Mathematics of Continual Learning
Liangzu Peng, René Vidal
TL;DR
This paper establishes a principled bridge between continual learning and adaptive filtering by mapping classic adaptive-filtering algorithms—LMS, APA, RLS, and Kalman Filter—onto continual-learning scenarios. It shows that LMS can be viewed as an online, memoryless learner with exponential convergence on linear tasks, while APA integrates past data via constraint projections; RLS and KF generalize these ideas to weighted past data and state-space task relationships, with RTS smoothing enabling positive backward transfer. The authors further connect these methods to ideal continual learning (ICL) and gradient-projection approaches, and extend the insights to layer-wise and linearized nonlinear models, providing a cohesive mathematical foundation for understanding forgetting, task relationships, and continual adaptation.
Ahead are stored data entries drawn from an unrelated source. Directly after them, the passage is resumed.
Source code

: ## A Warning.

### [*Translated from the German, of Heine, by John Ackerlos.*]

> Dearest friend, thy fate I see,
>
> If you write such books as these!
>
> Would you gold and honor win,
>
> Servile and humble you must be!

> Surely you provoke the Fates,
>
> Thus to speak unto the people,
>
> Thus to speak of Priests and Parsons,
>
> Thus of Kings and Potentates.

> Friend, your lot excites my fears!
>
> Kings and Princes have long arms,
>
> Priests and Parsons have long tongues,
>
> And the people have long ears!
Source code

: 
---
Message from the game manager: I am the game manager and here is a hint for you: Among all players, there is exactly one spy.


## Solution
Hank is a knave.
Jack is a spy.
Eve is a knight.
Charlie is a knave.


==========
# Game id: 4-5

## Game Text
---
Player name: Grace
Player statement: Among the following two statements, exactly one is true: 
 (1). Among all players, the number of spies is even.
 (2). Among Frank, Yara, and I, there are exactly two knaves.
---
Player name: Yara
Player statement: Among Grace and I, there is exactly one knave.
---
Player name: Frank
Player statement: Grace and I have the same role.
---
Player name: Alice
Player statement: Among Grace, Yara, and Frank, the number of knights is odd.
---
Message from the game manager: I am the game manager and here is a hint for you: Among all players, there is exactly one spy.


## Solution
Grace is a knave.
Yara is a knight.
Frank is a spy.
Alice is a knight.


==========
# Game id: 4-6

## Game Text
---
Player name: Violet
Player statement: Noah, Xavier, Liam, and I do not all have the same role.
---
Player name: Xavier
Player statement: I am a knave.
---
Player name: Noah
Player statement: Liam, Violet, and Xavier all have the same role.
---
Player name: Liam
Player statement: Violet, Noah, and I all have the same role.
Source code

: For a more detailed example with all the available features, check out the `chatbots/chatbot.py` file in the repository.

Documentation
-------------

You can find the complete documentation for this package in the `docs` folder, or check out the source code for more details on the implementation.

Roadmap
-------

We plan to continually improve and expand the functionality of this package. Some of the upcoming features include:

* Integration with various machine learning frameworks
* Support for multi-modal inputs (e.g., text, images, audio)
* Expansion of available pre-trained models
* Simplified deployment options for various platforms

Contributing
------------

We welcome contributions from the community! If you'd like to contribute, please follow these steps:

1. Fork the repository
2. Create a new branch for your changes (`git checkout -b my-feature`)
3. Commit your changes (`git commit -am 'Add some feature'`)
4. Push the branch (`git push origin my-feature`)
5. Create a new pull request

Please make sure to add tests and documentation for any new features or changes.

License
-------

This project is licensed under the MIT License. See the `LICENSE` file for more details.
Overall, the work suggests a rigorous, finitary basis for designing continual-learning algorithms, including memory-based, regularization-based, and expansion-based strategies, and points to rich future directions in nonlinear extensions and kernel- or subspace-tracking analogies.
Abstract
Continual learning is an emerging subject in machine learning that aims to solve multiple tasks presented sequentially to the learner without forgetting previously learned tasks. Recently, many deep learning based approaches have been proposed for continual learning, however the mathematical foundations behind existing continual learning methods remain underdeveloped. On the other hand, adaptive filtering is a classic subject in signal processing with a rich history of mathematically principled methods. However, its role in understanding the foundations of continual learning has been underappreciated. In this tutorial, we review the basic principles behind both continual learning and adaptive filtering, and present a comparative analysis that highlights multiple connections between them. These connections allow us to enhance the mathematical foundations of continual learning based on existing results for adaptive filtering, extend adaptive filtering insights using existing continual learning methods, and discuss a few research directions for continual learning suggested by the historical developments in adaptive filtering.